> [The data]:
⟨

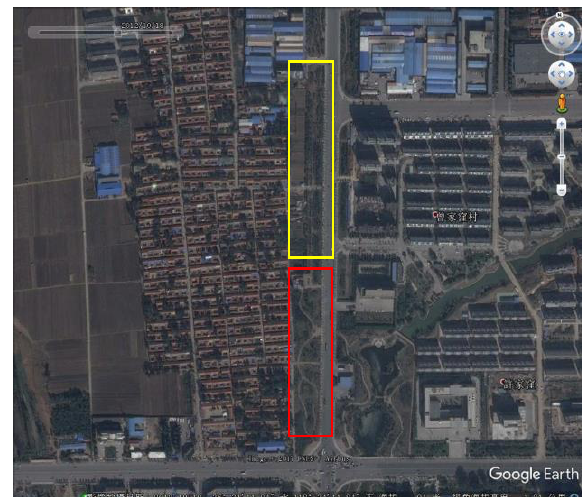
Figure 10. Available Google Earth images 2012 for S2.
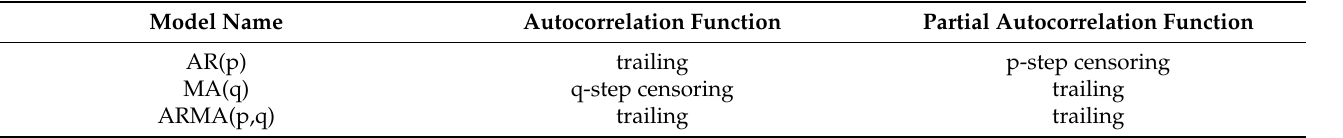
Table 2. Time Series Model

⟩
⟨

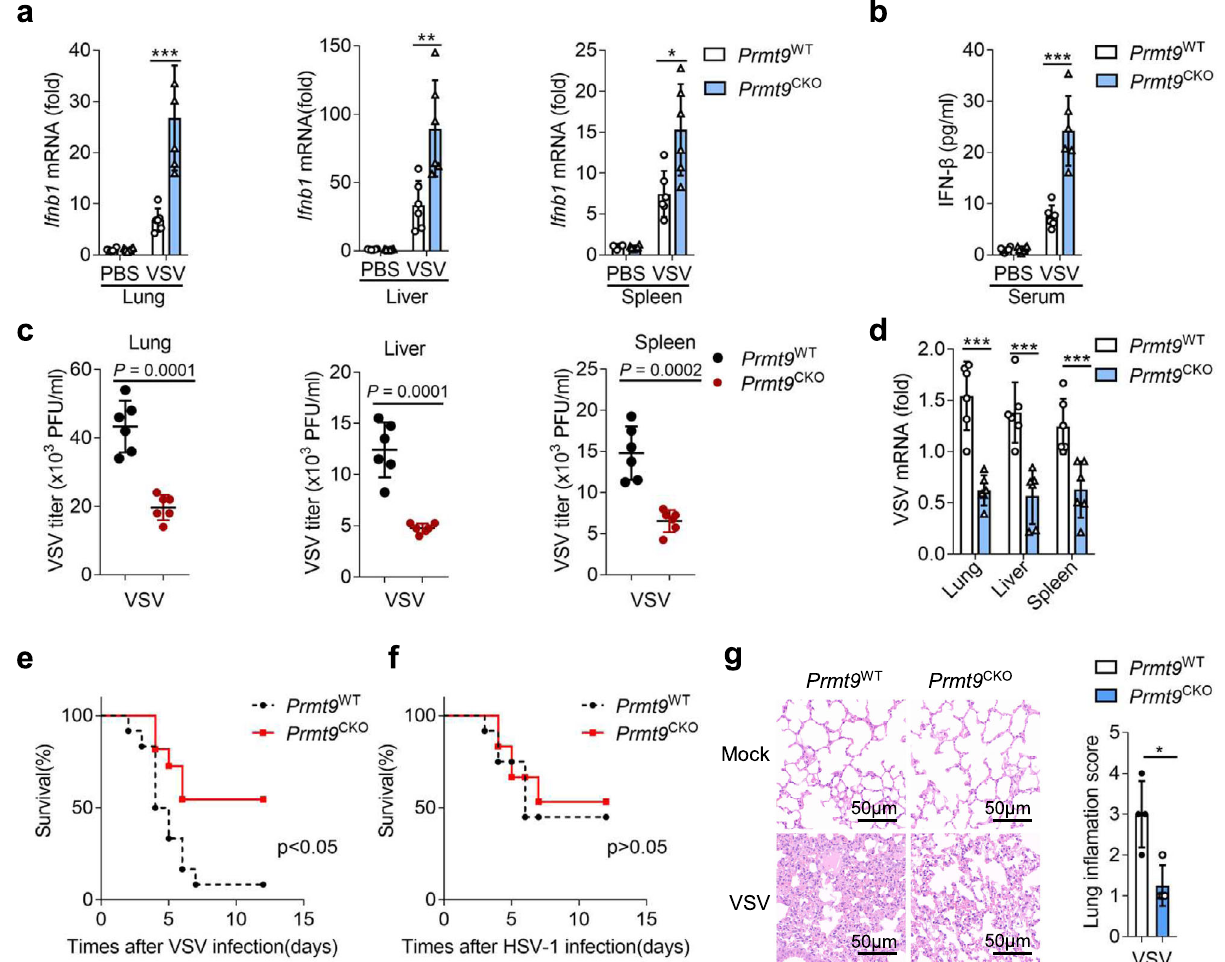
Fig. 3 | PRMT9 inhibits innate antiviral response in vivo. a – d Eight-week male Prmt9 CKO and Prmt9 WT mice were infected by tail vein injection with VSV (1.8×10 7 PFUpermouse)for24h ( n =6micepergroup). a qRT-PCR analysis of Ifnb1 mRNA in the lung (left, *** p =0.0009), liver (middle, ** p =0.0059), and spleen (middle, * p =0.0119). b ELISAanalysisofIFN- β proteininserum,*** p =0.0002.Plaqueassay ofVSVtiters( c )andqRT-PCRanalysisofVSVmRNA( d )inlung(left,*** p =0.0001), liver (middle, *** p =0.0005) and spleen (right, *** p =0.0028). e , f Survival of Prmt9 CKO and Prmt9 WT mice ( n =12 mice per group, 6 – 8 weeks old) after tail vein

⟩
⟨

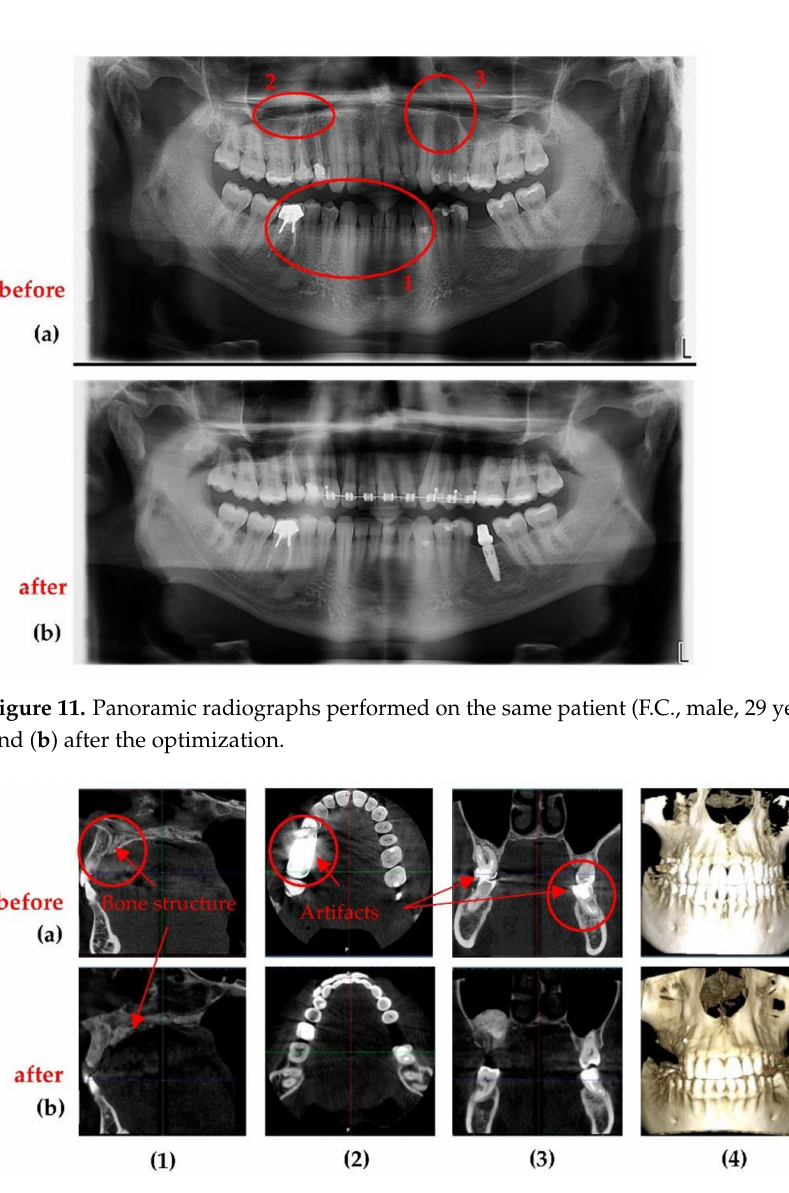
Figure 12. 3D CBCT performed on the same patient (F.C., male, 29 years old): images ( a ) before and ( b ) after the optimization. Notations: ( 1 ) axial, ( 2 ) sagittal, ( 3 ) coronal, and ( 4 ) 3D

⟩

> [Work to be completed]: Where a line above contains the word "male", copy that line.

> [Reply]:
Fig. 3 | PRMT9 inhibits innate antiviral response in vivo. a – d Eight-week male Prmt9 CKO and Prmt9 WT mice were infected by tail vein injection with VSV (1.8×10 7 PFUpermouse)for24h ( n =6micepergroup). a qRT-PCR analysis of Ifnb1 mRNA in the lung (left, *** p =0.0009), liver (middle, ** p =0.0059), and spleen (middle, * p =0.0119). b ELISAanalysisofIFN- β proteininserum,*** p =0.0002.Plaqueassay ofVSVtiters( c )andqRT-PCRanalysisofVSVmRNA( d )inlung(left,*** p =0.0001), liver (middle, *** p =0.0005) and spleen (right, *** p =0.0028). e , f Survival of Prmt9 CKO and Prmt9 WT mice ( n =12 mice per group, 6 – 8 weeks old) after tail vein
Figure 12. 3D CBCT performed on the same patient (F.C., male, 29 years old): images ( a ) before and ( b ) after the optimization. Notations: ( 1 ) axial, ( 2 ) sagittal, ( 3 ) coronal, and ( 4 ) 3D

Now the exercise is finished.